**STUDY MATERIAL:**

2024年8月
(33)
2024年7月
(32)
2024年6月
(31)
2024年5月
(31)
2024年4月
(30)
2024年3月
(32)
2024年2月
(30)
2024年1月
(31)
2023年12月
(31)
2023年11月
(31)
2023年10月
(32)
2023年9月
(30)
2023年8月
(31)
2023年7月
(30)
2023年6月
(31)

**ASSIGNED TASK:** Please retype all of the material above, keeping it exact.

**REPLY TO THE EXERCISE:**
2024年8月
(33)
2024年7月
(32)
2024年6月
(31)
2024年5月
(31)
2024年4月
(30)
2024年3月
(32)
2024年2月
(30)
2024年1月
(31)
2023年12月
(31)
2023年11月
(31)
2023年10月
(32)
2023年9月
(30)
2023年8月
(31)
2023年7月
(30)
2023年6月
(31)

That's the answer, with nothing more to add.